Excerpted text section start

Before I get too deep into my Undone Watches review, I should make a confession:
I’m extremely particular about my watches, but not in the craftsmanship-focused way that a hardcore watch enthusiast might be.
Most of the connoisseurs who follow the watch industry closely are concerned with a time piece’s technical specs and inner mechanics.
But as a style blogger who believes that the handsome devil is in the details, I have to admit that I’m more concerned with aesthetic details than the ones that pertain to build quality and actual timekeeping.
I spend a definitely-not-normal amount of time focused on the smallest details of pretty much everything I wear.
And with watches that means I obsess over things like the color of the arms, the size of the face, the thickness of the strap and even the font style of the numbers.
(As both a style specialist and a word nerd, watch font is like crack to me.)
So I was super intrigued when I stumbled on Undone Watches. Fully customizable watches in a surprisingly affordable price range? That’s gotta be too good to be true… right?
Let’s find out. What follows is a thorough, detail-oriented (and style-centric) review of Undone Watches’ Minimalist watch that will help you determine whether Undone is worthy of your hard-earned dollars.
This review came about because I reached out to Undone Watches after stumbling upon them online, and asked if they would provide Irreverent Gent with a sample watch so I could write a thorough, honest and transparent review.
The honest, unfiltered opinions that follow are completely my own, as are the lame jokes and random asides (including that one!).
Assessing Undone Watches’ Customization Process
As I alluded to above, the main component of Undone Watches’ sales pitch is that they give you the ability to customize multiple facets of the watch.
So before we get to the watch itself, let’s break down the steps involved in selecting, ordering and customizing your watch.
Choosing Your Watch
While Undone gives you the ability to customize a lot of the details about your watch, it’s worth mentioning that you’re not designing a watch from scratch.
The process starts by picking one of their 32 base models, and then customizing from there. I chose the Minimalist Silver because I thought its clean, classic lines worked well on their own, and would serve as a fairly blank canvas onto which I could add my customizations.
Customizing Your Watch
Once you’ve selected a model, you click on the big (and impossible to miss) “Customize” button to start the design process, which allows you to customize a total of 10 aspects of the watch’s appearance.
Once I started the customization process, it only took a few minutes to personalize my watch (and TBH, it was hella fun)
Below are the primary details you get to customize, and the options I selected, for reference:
1. Dial/Face Color (white)
2. Dial Print
At this stage you can also choose whether or not to add your initials to the dial design. I opted for this, but was happy to find that I didn’t have to settle for just first and last initials – I was able to fit “D.Bowden” in under the character limit.

Excerpted text section end
Dataset records section start

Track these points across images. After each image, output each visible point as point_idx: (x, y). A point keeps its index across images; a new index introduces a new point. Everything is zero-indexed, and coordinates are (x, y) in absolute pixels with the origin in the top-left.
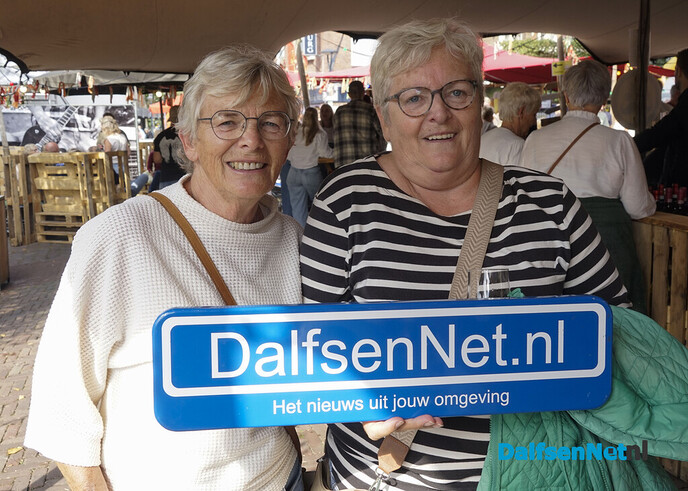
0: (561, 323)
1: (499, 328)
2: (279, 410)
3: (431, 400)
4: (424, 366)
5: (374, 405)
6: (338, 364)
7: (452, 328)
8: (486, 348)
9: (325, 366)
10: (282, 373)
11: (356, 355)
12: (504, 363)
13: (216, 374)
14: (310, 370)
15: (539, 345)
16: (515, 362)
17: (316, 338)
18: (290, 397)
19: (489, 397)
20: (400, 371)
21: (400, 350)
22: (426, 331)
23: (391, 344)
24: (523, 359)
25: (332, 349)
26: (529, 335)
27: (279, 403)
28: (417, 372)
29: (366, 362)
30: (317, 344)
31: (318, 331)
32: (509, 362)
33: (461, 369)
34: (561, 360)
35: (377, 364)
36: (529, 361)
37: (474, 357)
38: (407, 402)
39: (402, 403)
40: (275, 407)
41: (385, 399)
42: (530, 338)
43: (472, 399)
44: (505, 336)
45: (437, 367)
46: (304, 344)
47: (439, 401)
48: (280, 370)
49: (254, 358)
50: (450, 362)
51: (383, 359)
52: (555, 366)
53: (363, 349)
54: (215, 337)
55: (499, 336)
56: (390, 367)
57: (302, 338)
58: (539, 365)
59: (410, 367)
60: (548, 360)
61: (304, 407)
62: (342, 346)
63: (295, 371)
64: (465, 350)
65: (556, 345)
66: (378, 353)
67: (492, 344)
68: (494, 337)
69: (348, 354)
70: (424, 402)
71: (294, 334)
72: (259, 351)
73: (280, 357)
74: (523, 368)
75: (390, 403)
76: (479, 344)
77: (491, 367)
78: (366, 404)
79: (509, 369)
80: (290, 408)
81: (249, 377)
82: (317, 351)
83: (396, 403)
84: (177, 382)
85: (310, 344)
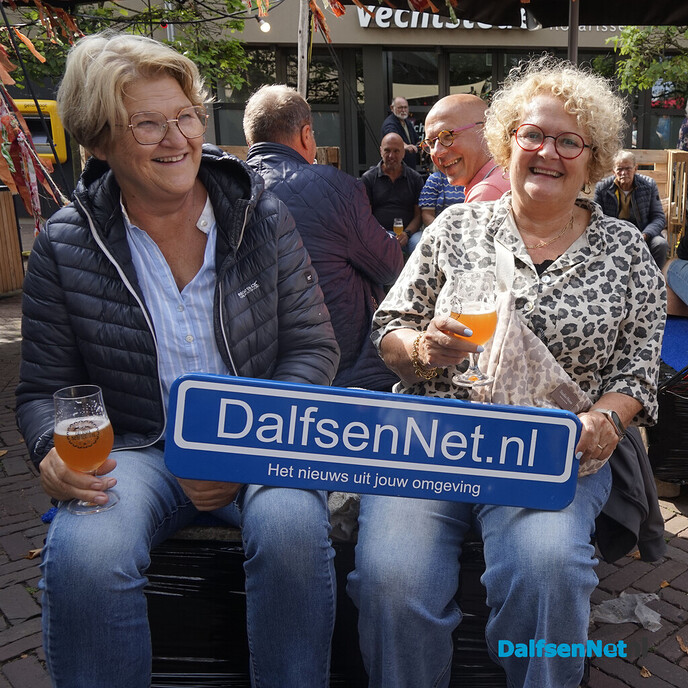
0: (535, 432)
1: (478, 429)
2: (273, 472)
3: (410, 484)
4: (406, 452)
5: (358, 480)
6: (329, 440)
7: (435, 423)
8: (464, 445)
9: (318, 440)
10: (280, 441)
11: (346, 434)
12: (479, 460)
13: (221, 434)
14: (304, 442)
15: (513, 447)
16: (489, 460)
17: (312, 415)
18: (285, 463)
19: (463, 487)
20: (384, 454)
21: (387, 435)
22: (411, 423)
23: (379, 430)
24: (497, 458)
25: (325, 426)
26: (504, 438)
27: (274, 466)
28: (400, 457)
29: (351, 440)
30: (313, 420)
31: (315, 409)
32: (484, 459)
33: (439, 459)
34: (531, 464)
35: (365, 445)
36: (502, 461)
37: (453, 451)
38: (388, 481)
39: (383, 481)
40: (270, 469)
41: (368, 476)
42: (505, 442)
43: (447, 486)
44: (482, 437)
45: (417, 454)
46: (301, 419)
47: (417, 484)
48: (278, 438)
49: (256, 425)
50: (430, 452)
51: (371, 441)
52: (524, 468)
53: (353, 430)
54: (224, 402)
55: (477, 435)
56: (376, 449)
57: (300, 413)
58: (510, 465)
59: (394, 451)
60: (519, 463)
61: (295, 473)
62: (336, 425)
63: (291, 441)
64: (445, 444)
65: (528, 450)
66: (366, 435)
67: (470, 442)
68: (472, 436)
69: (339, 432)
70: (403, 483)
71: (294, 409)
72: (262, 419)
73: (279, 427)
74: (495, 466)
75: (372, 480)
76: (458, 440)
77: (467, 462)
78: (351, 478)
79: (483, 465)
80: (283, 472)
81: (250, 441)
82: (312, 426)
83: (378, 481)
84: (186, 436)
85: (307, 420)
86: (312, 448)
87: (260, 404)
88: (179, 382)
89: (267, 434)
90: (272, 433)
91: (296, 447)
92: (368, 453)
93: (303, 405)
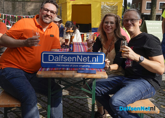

Dataset records section end

- _Task to carry out_
From the watch review, write out the part that opens with the words containing "But as a style" and closes with "be true… right?". Rely only on the watch review for what comes next, not the entries.

- _Output for this exercise_
But as a style blogger who believes that the handsome devil is in the details, I have to admit that I’m more concerned with aesthetic details than the ones that pertain to build quality and actual timekeeping.
I spend a definitely-not-normal amount of time focused on the smallest details of pretty much everything I wear.
And with watches that means I obsess over things like the color of the arms, the size of the face, the thickness of the strap and even the font style of the numbers.
(As both a style specialist and a word nerd, watch font is like crack to me.)
So I was super intrigued when I stumbled on Undone Watches. Fully customizable watches in a surprisingly affordable price range? That’s gotta be too good to be true… right?